▶ _WORK TO COMPLETE_: Can you reproduce the whole listing below word for word, omitting the pictures?

[Collected data entries]

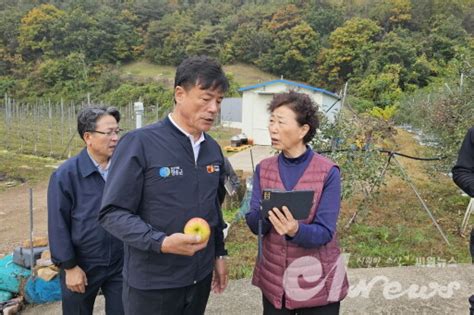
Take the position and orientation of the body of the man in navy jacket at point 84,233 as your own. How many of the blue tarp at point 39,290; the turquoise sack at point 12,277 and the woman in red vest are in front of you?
1

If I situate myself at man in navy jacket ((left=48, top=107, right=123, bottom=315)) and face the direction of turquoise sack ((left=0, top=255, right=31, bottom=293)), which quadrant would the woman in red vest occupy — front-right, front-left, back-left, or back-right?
back-right

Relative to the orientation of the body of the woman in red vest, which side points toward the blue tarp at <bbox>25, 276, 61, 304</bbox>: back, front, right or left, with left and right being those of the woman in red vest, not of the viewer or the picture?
right

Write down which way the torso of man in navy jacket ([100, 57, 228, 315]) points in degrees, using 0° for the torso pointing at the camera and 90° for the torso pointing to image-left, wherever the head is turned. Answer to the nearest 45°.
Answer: approximately 315°

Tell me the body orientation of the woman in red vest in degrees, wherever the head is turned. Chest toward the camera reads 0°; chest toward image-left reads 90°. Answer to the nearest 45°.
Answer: approximately 45°

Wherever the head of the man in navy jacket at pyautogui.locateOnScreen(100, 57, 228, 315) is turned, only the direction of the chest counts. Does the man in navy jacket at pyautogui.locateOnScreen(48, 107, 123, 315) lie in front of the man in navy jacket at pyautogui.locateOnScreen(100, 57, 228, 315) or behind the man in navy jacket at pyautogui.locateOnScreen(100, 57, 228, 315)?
behind
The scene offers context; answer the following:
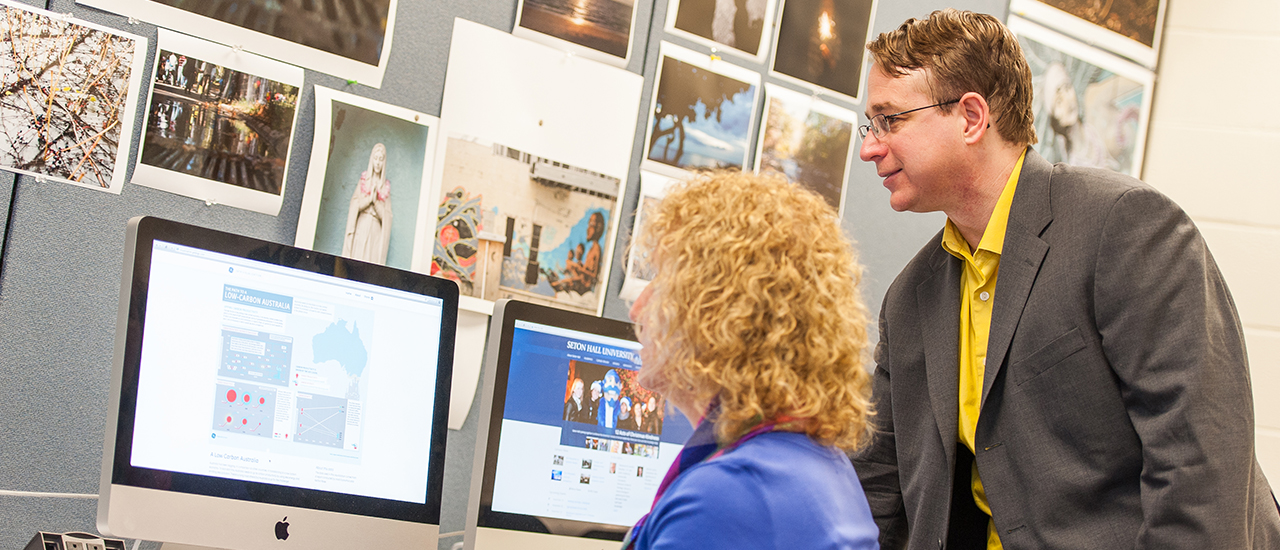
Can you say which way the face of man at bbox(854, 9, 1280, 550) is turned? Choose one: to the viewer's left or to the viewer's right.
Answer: to the viewer's left

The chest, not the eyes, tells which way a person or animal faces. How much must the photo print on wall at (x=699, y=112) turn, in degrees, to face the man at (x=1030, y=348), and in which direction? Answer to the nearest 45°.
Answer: approximately 45° to its left

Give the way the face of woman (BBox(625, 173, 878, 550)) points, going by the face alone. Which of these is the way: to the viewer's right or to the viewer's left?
to the viewer's left
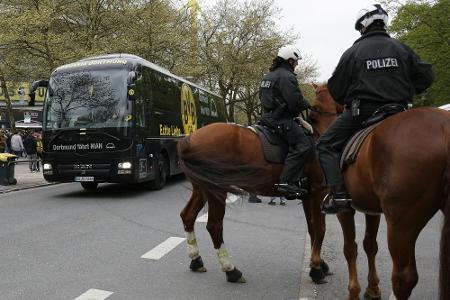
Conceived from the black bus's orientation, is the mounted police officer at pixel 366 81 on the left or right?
on its left

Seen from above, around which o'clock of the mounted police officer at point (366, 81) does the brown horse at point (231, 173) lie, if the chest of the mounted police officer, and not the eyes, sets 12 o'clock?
The brown horse is roughly at 10 o'clock from the mounted police officer.

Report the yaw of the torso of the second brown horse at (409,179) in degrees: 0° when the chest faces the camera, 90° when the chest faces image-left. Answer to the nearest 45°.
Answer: approximately 135°

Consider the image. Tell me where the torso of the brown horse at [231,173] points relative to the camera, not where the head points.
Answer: to the viewer's right

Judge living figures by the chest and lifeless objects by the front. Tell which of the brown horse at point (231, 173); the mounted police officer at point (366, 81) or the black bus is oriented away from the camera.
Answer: the mounted police officer

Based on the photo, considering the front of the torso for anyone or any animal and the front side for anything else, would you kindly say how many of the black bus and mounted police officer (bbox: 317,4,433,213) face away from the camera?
1

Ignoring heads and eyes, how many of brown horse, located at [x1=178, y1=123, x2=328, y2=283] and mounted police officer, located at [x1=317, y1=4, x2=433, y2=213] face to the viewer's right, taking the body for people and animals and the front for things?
1

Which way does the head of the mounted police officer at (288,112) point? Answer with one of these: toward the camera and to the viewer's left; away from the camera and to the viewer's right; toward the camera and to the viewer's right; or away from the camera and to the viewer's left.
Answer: away from the camera and to the viewer's right

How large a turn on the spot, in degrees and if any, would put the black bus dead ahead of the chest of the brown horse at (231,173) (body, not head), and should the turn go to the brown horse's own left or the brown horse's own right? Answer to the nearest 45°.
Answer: approximately 135° to the brown horse's own left

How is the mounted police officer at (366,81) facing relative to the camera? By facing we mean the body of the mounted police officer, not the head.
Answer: away from the camera

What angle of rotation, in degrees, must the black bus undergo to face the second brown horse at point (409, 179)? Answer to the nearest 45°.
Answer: approximately 45° to its left

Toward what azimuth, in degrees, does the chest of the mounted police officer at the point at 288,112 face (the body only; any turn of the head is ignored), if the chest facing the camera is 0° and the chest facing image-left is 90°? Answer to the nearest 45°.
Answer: approximately 225°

▶ _RESPONSE BELOW_:
Take the position and orientation of the body of the man in navy jacket at point 84,233 as your own. How many of the blue tarp at point 39,290; the turquoise sack at point 12,277 and the woman in red vest are in front of you?
1

If I situate myself at man in navy jacket ((left=48, top=107, right=123, bottom=315)) and face the direction of turquoise sack ((left=0, top=255, right=31, bottom=293)), which quadrant would the woman in red vest occupy — front-right, front-left, back-left, or back-right?
back-right

Relative to the orientation of the body of the woman in red vest, which side points toward the blue tarp at <bbox>25, 276, 61, 304</bbox>: back, front, right or left, with left and right being those of the woman in red vest, not of the viewer or the picture?
right

Write down which way the torso of man in navy jacket ([100, 57, 228, 315]) points in degrees, using 0° for the torso pointing at the camera and 90° for the torso pointing to image-left, wherever the head is turned. Answer to the nearest 45°.
Answer: approximately 315°

Tell me the body orientation of the woman in red vest in degrees, wherever the head is turned. Chest toward the camera reads 0°; chest toward image-left reads 90°. Answer to the nearest 45°.
Answer: approximately 45°

Wherever the head of the man in navy jacket at pyautogui.locateOnScreen(100, 57, 228, 315) is turned, only the direction of the chest counts. Does the man in navy jacket at pyautogui.locateOnScreen(48, 107, 123, 315) lie in front of the man in navy jacket at pyautogui.locateOnScreen(100, 57, 228, 315) or behind the man in navy jacket at pyautogui.locateOnScreen(100, 57, 228, 315)?
behind
The scene offers context; answer the following:
Can you say which way the face of man at bbox(854, 9, 1280, 550) is turned? Choose one: to the viewer's left or to the viewer's right.
Answer: to the viewer's left

The chest, not the eyes, tells which way a person or animal faces. How much must the photo print on wall at (x=699, y=112) turn, in degrees, to face the man at (x=1030, y=348), and in which direction? Answer to the nearest 45°.
Answer: approximately 45° to its left

Give the way the face of woman (BBox(625, 173, 878, 550)) points, going by the face alone. Which of these is the way: to the viewer's right or to the viewer's left?
to the viewer's left
Conceived from the black bus's orientation, is the mounted police officer at pixel 366 81 on the left or right?
on its left

Seen from above, around which o'clock of the mounted police officer at point (366, 81) does the brown horse at point (231, 173) lie, if the chest of the mounted police officer, and not the eyes, sets 12 o'clock?
The brown horse is roughly at 10 o'clock from the mounted police officer.

Report the yaw of the torso of the second brown horse at (409,179) in degrees: 0° when the chest faces the camera, 90° when the chest faces image-left. Answer to the nearest 45°.
Answer: approximately 135°

Consider the image. Tell me where the torso of the brown horse at [231,173] points relative to the camera, not where the head points.
Answer: to the viewer's right

Judge living figures by the chest and lifeless objects by the front. Tell which of the brown horse at point (231, 173); the mounted police officer at point (366, 81) or the black bus is oriented away from the camera.
Answer: the mounted police officer

Based on the photo, considering the front of the torso for anyone or any animal and the front side for anything else, would you kindly say how many of the black bus and mounted police officer (bbox: 317,4,433,213) face away from the camera?
1

Ignoring heads and eyes, how many of brown horse, located at [x1=178, y1=123, x2=328, y2=283] and mounted police officer, located at [x1=317, y1=4, x2=433, y2=213] face to the viewer's right, taking the body for people and animals and the front for things?
1

Which way does the head of the mounted police officer at (288,112) point? Answer with one of these: toward the camera and to the viewer's left; away from the camera and to the viewer's right; toward the camera and to the viewer's right; or away from the camera and to the viewer's left.
Answer: away from the camera and to the viewer's right

How large a turn on the spot, in degrees and if any, would put the black bus dead ahead of the chest of the brown horse at (231,173) (body, not head), and should the turn go to the brown horse's own left or the brown horse's own right? Answer to the nearest 45°.
Answer: approximately 135° to the brown horse's own left

How is the mounted police officer at (366,81) facing relative to the camera? By facing we mean the body of the mounted police officer, not the head.
Answer: away from the camera

What angle of rotation, in degrees, must the black bus undergo to face the second brown horse at point (409, 179)? Answer to the nearest 45°.
Answer: approximately 45° to its left

Toward what azimuth, in degrees, does the chest of the mounted police officer at the point at 288,112 face (the body only; any turn of the head is ignored), if the chest facing the camera is 0° and the chest facing image-left is 90°? Answer to the nearest 45°.
Answer: approximately 225°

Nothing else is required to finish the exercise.